To form chromatin, DNA is tightly wrapped around nuclear proteins called histones. The repeating DNA-histone complex, which consists of 146 base pairs of double-stranded DNA wrapped around eight core histone proteins (H2A, H2B, H3 and H4), is called a nucleosome. Histone proteins are involved in structural organization of chromatin in eukaryotic cells. They can undergo various posttranslational modifications (PTMs) such as methylation/demethylation and acetylation/deacetylation, which can alter their interaction with DNA and nuclear proteins resulting in remodeling of chromatin structure and transcriptional activation or repression. The H3 and H4 histones for example, have long tails protruding from the nucleosome which can be covalently modified at several sites of the N-terminal domain. In addition, histone modifications can also recruit ATP-dependent remodeling enzymes to reposition nucleosomes.
Histone acetylation occurs by the enzymatic addition of an acetyl group (COCH3) from acetyl coenzyme A by histone acetyltransferases (HATs). The process of histone acetylation is tightly involved in the regulation of many cellular processes including chromatin dynamics and transcription, gene silencing, cell cycle progression, apoptosis, differentiation, DNA replication, DNA repair, nuclear import, and neuronal repression. Histone deacetylaces (HDACs) catalyze the hydrolytic removal of acetyl groups from histone lysine residues. Both HATs and HDACs play critical roles in various cellular processes involving histones H3 and H4. Rpd3S is a histone deacetylase complex that is recruited by elongating RNA Pol II at coding regions to remove histone acetylation. This activity is dependent on H3K36 methylation. To investigate how chromatin remodelers regulate the histone deacetylase complex Rpd3S, researchers in the department of molecular biology at UT Southwestern Medical Center in Dallas, Texas created a series of nucleosome templates with varying linker DNA lengths and used techniques including EMSA, HAT and HDAC assays to evaluate enzyme activity.

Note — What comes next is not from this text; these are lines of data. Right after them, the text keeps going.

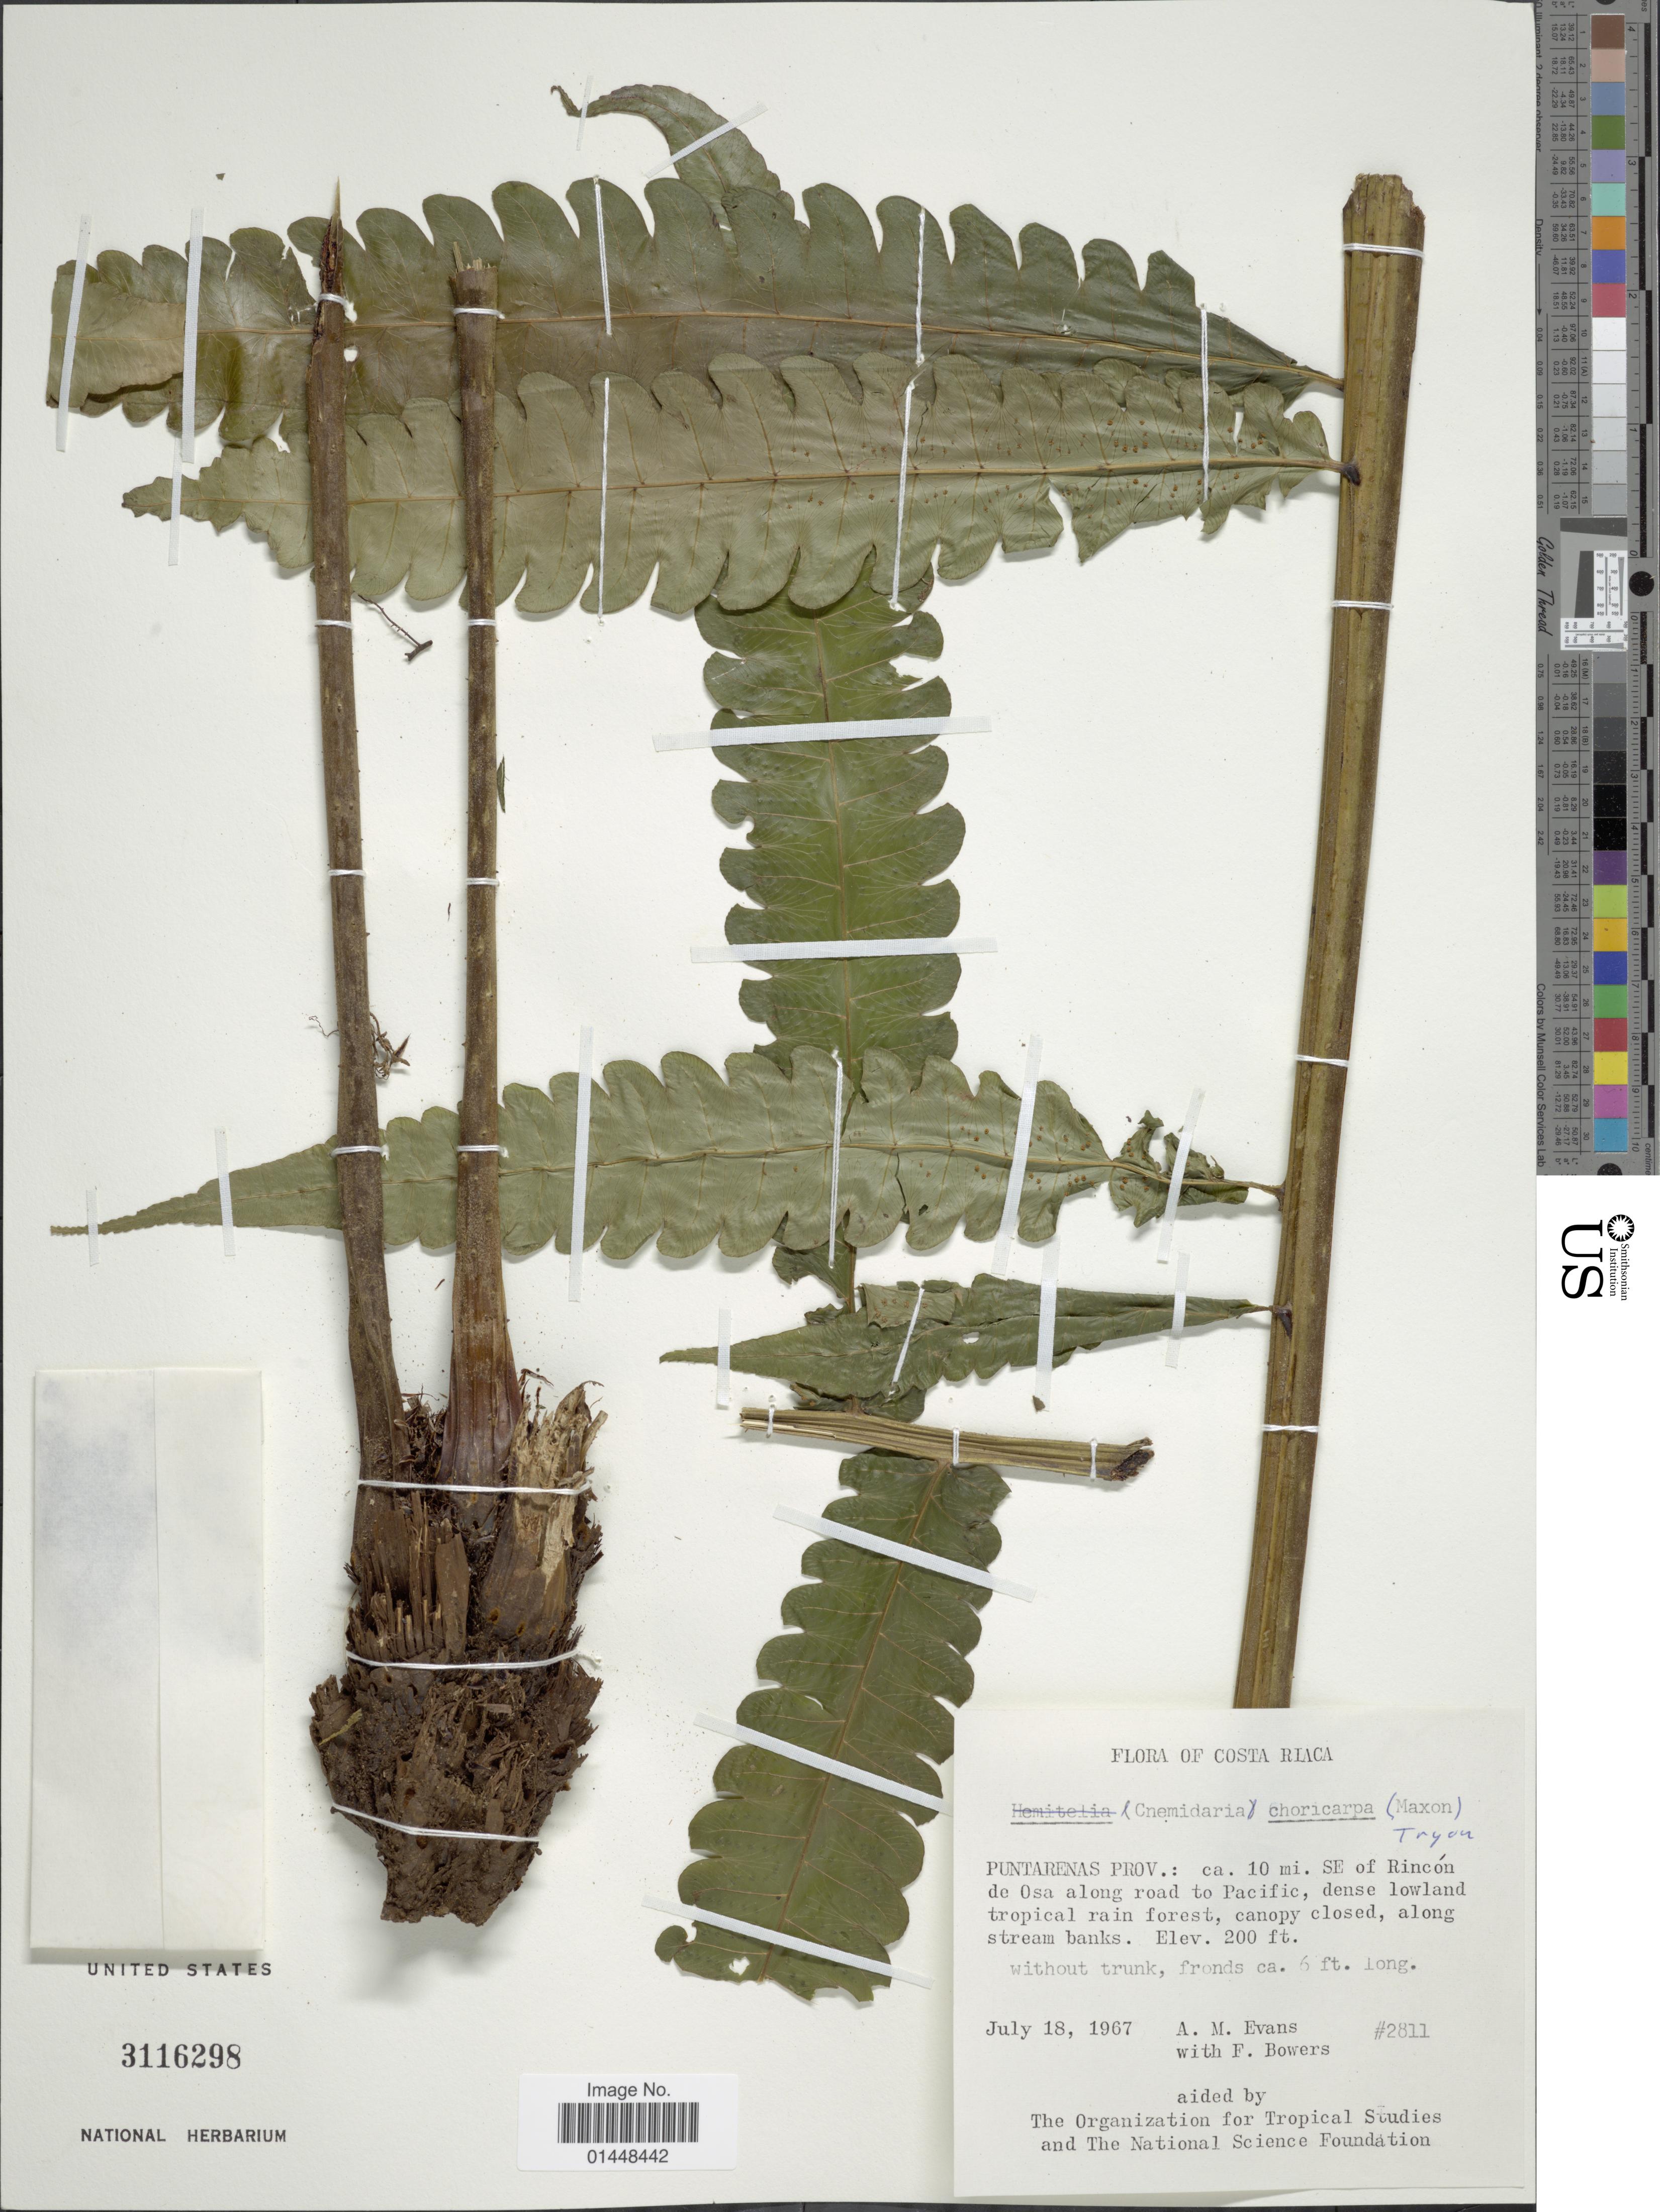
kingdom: Plantae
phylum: Tracheophyta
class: Polypodiopsida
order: Cyatheales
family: Cyatheaceae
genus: Cyathea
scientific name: Cyathea choricarpa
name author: (Maxon) Domin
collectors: A. M. Evans & F. Bowers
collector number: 2811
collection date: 1967-07-18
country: Costa Rica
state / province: Puntarenas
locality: Ca. 10 mi. SE of Rincon de Osa along road to Pacific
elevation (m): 61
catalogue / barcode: US 3116298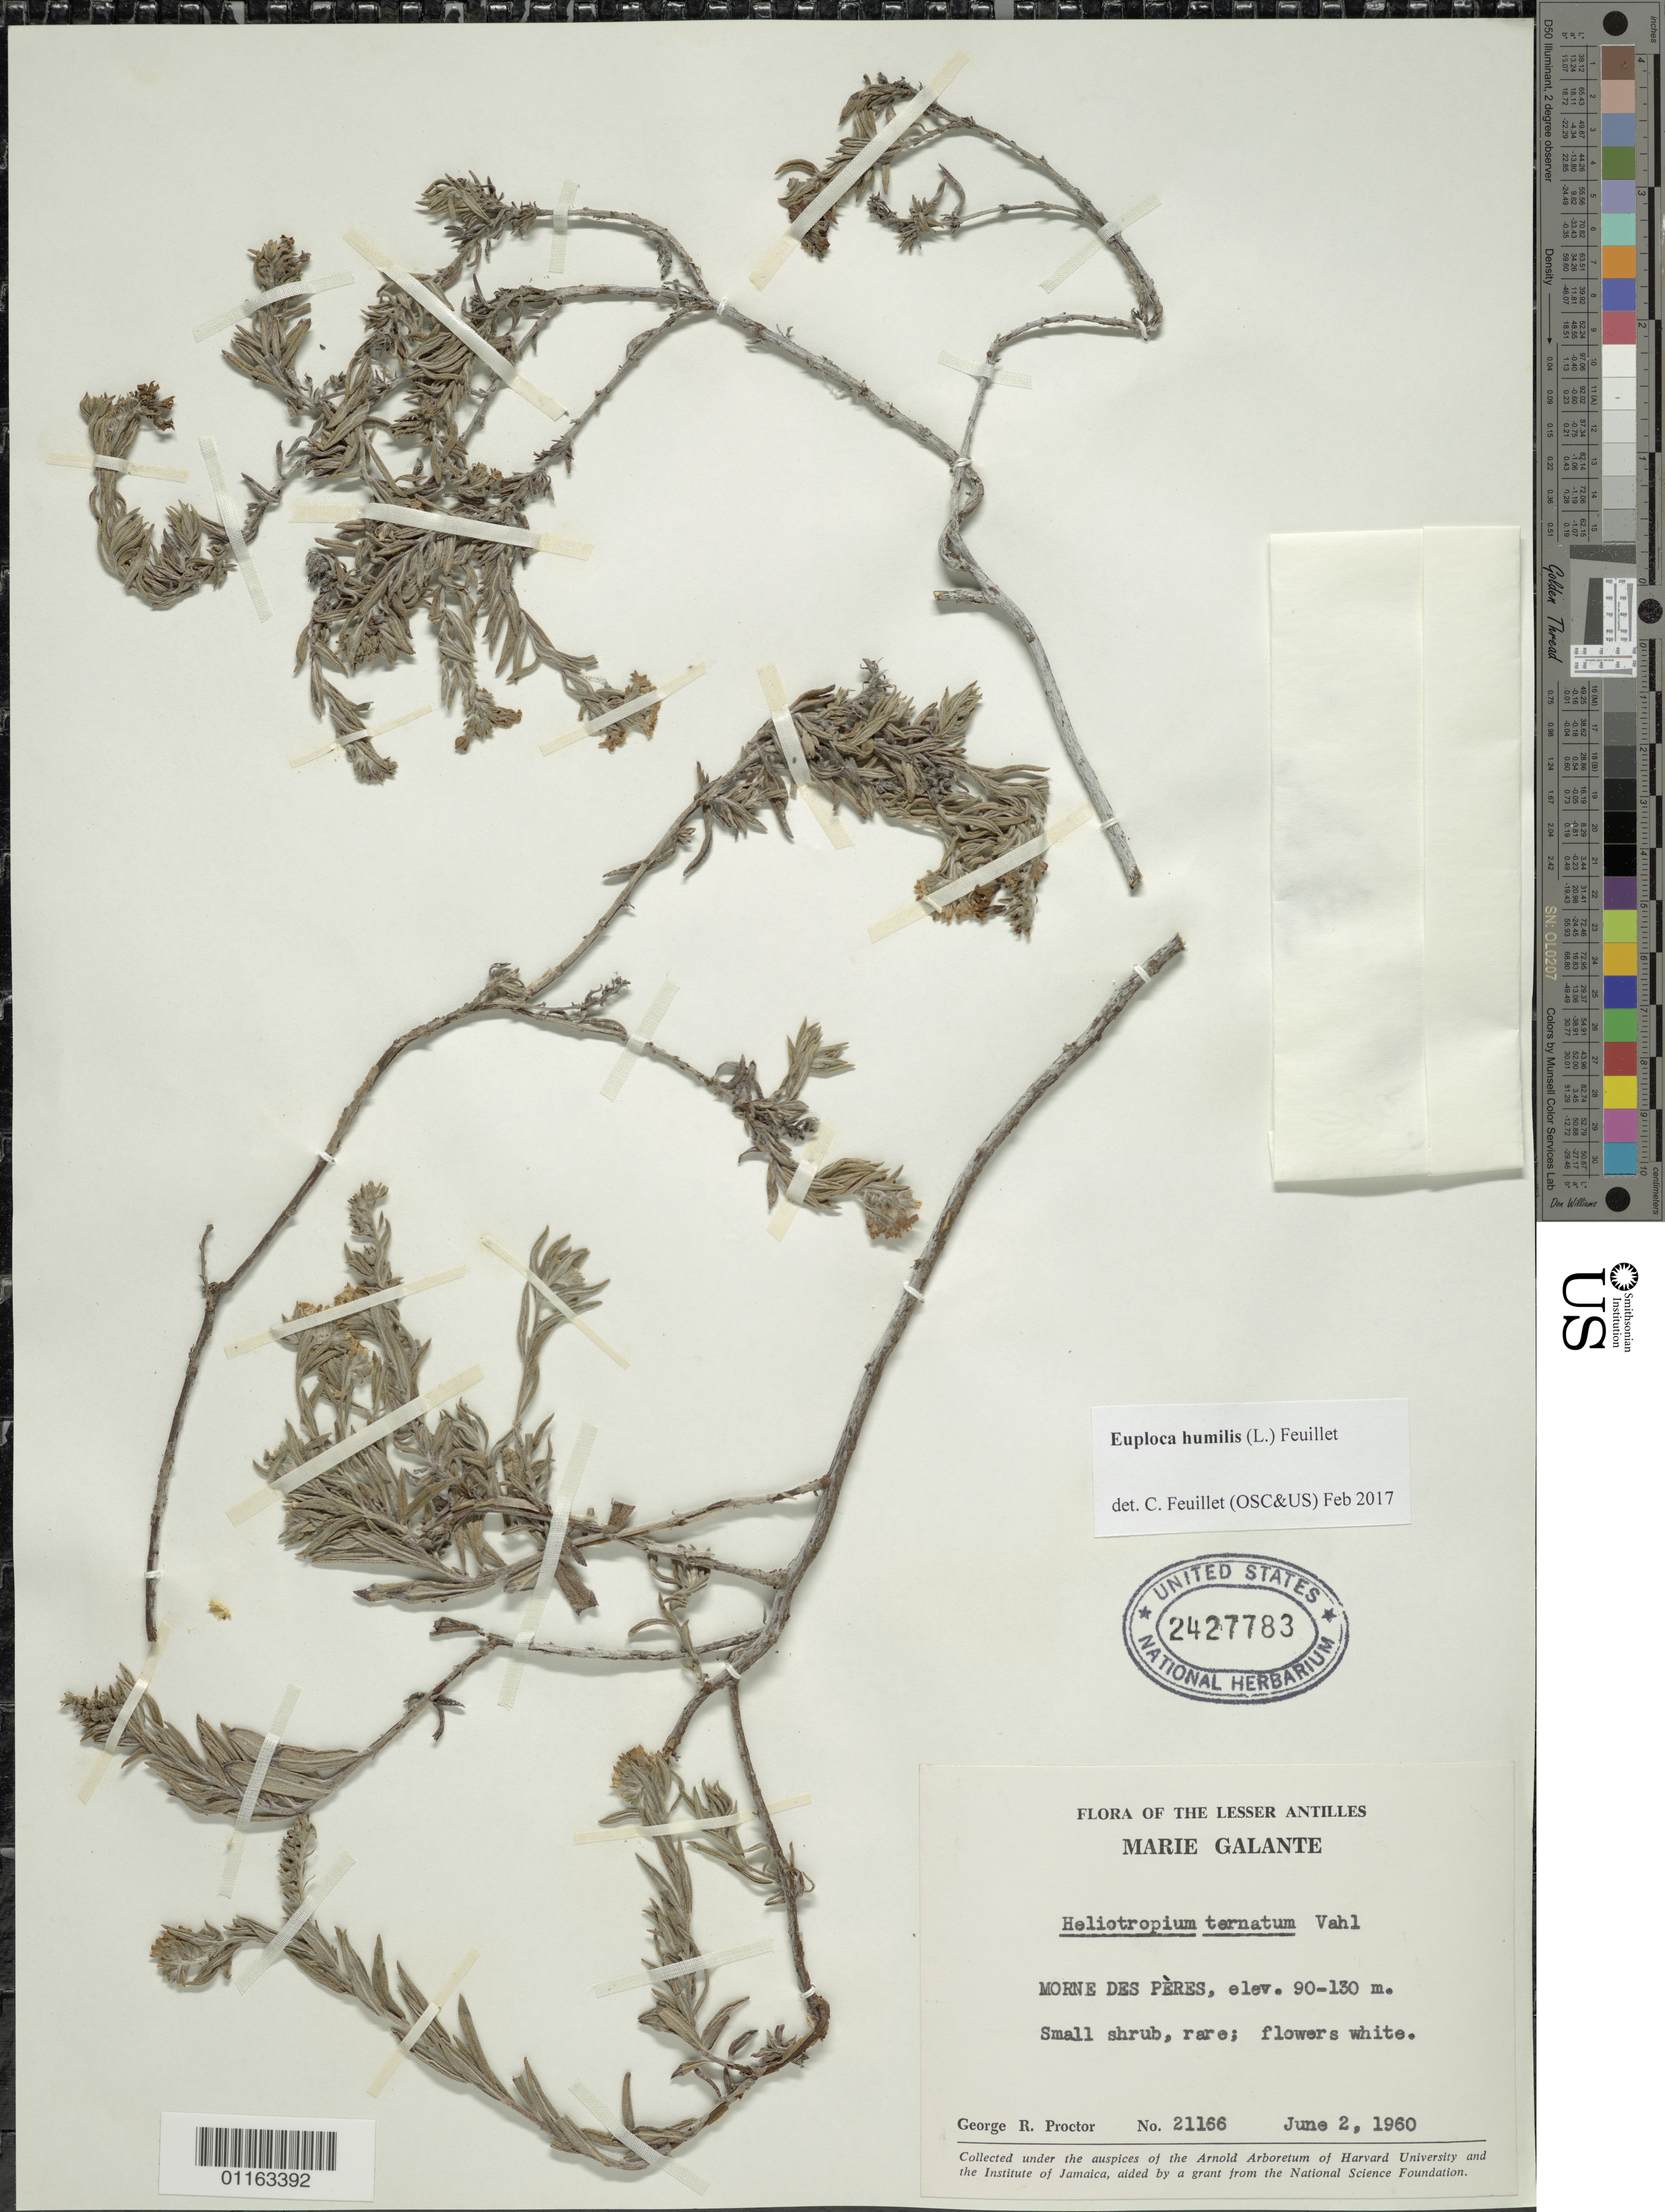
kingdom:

Their findings are summarized below:
- Rpd3S recognizes linker DNA length differences in a nonlinear fashion and displays a modest preference for 30-40 bp linkers. The binding of Rpd3S on dinucleosomes is much stronger than mononucleosomes suggesting simultaneous contact of two nucleosomes.
- H3K36me recruits Rpd3S to deacetylate K36me nucleosomes and can stimulate its activity on neighboring nucleosomes however this activity is dependent on the length of the linker.
- Chromatin remodelers facilitate Rpd3S deacetylase activity by optimizing nucleosomal spacing.